__Your objective__:
Below is a listing from which only part is wanted; return exactly the lines from the one with "middle tip: (825, 931)" up to and including the one with "index tip: (1202, 876)".
• • •
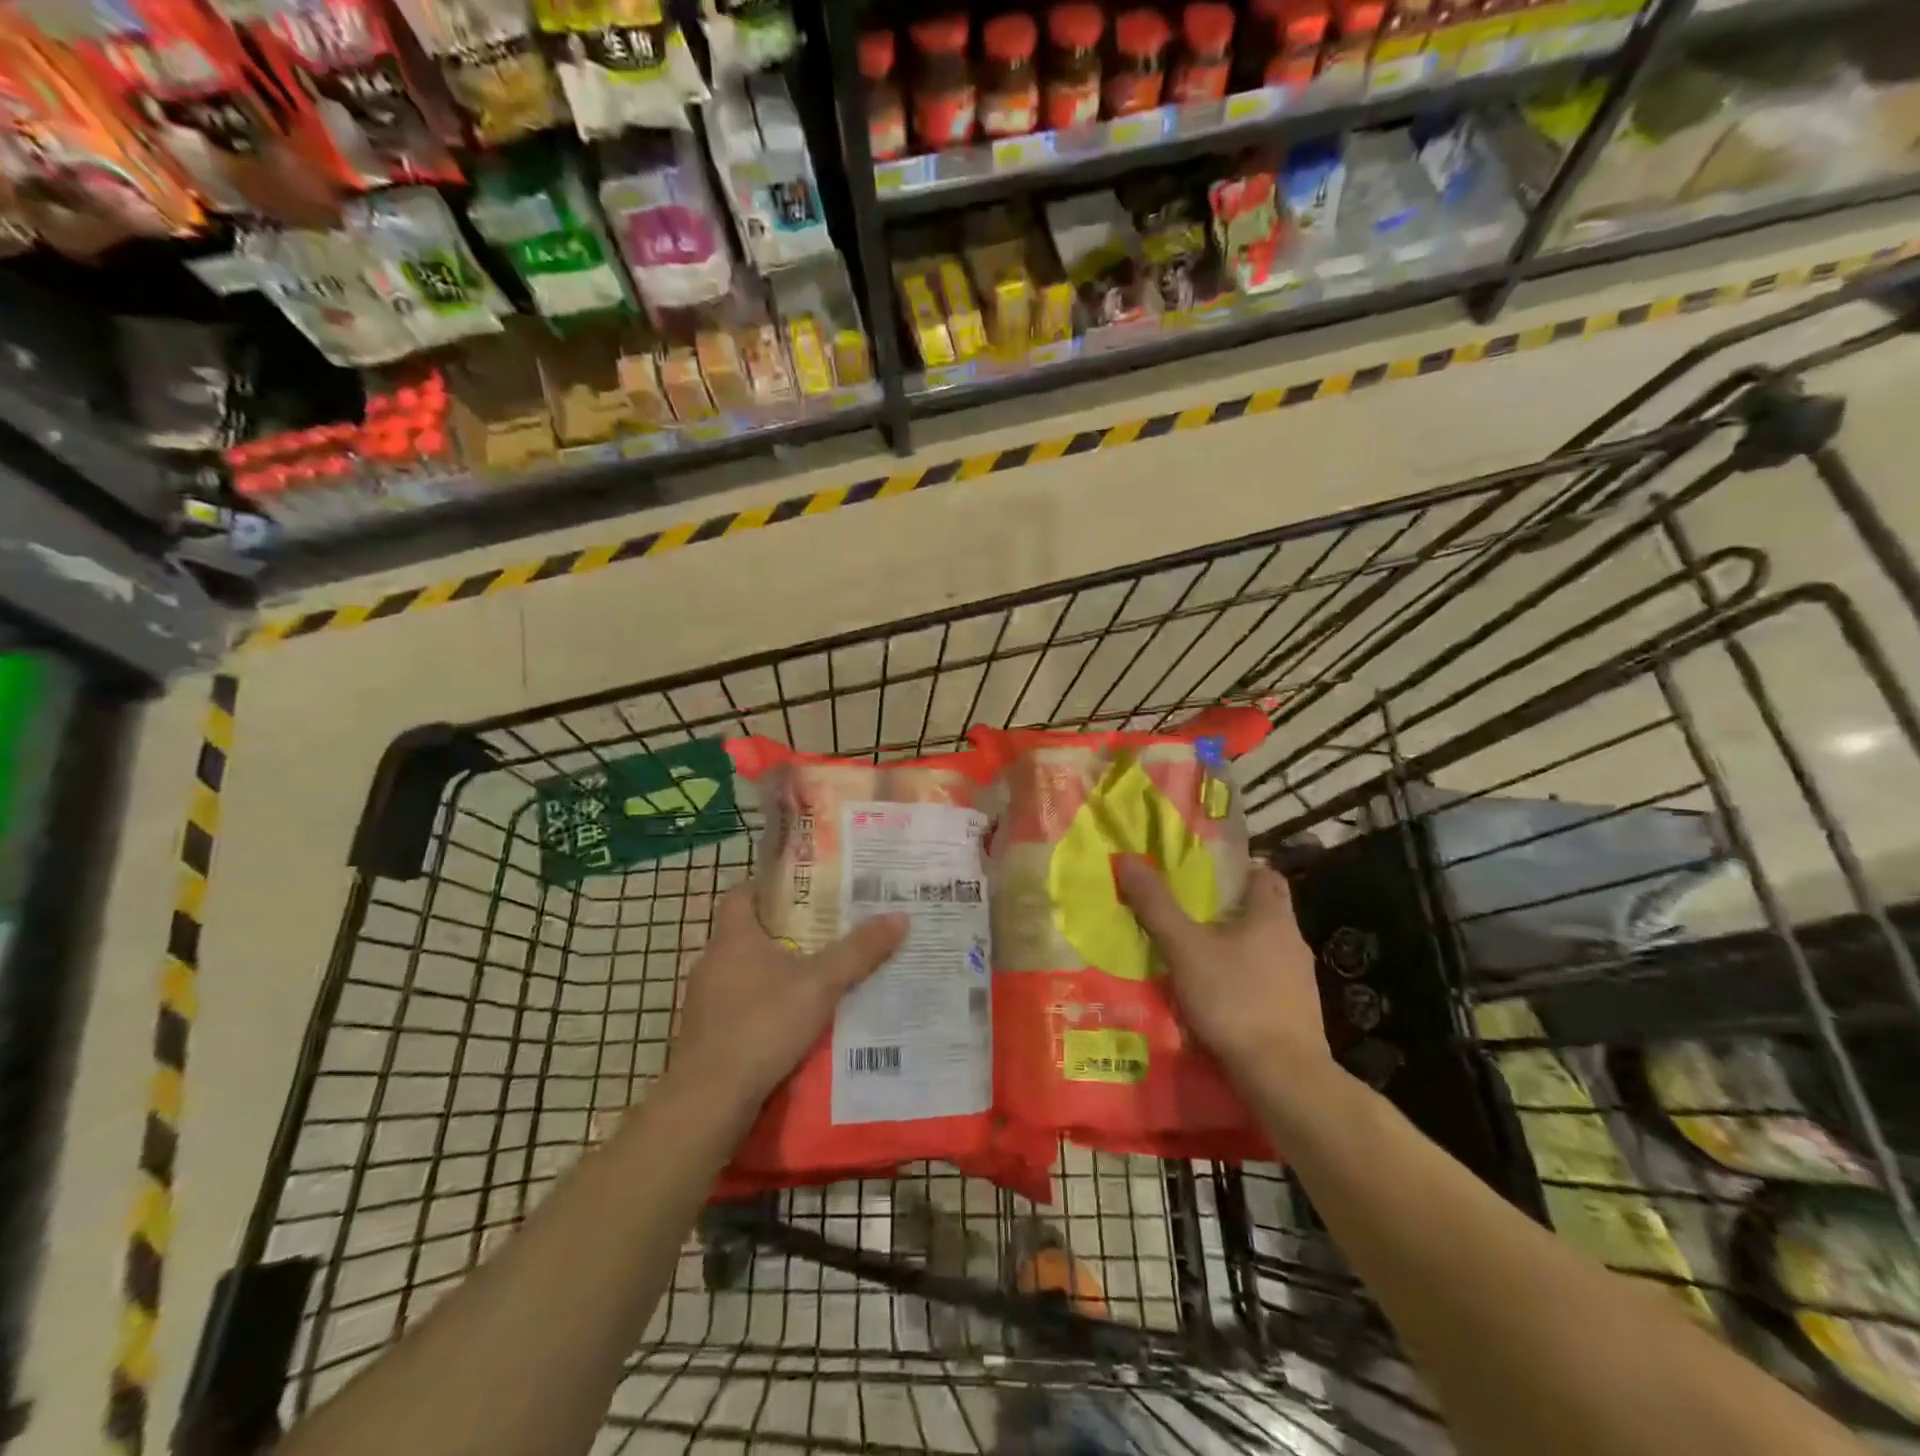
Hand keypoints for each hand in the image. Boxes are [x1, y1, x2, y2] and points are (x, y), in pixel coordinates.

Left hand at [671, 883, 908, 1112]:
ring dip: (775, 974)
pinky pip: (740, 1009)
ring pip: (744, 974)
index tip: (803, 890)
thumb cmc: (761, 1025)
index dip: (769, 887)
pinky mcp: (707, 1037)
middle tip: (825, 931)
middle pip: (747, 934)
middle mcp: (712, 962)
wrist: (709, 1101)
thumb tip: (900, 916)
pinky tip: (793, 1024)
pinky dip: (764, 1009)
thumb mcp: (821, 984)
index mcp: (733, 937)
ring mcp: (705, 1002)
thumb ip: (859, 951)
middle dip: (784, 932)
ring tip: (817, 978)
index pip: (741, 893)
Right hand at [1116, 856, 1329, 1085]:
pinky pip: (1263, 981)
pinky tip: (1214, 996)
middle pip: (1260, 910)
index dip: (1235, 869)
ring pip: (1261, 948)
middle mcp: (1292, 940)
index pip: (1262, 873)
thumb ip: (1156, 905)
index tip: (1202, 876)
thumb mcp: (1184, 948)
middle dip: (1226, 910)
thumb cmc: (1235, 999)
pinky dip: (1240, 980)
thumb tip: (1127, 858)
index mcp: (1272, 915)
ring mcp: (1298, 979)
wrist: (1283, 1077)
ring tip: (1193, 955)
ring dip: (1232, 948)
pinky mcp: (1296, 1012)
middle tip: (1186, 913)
• • •
__Answer to this problem__:
middle tip: (825, 931)
middle pip: (747, 934)
middle mcp: (712, 962)
wrist: (709, 1101)
thumb tip: (900, 916)
pinky tip: (793, 1024)
pinky dip: (764, 1009)
thumb mcp: (821, 984)
index mcp: (733, 937)
ring mcp: (705, 1002)
thumb ip: (859, 951)
middle dip: (784, 932)
ring tip: (817, 978)
index pip: (741, 893)
Right hand at [1116, 856, 1329, 1085]:
pinky pip: (1263, 981)
pinky tip: (1214, 996)
middle pip: (1260, 910)
index dip: (1235, 869)
ring pip: (1261, 948)
middle mcp: (1292, 940)
index pip: (1262, 873)
thumb ip: (1156, 905)
index tip: (1202, 876)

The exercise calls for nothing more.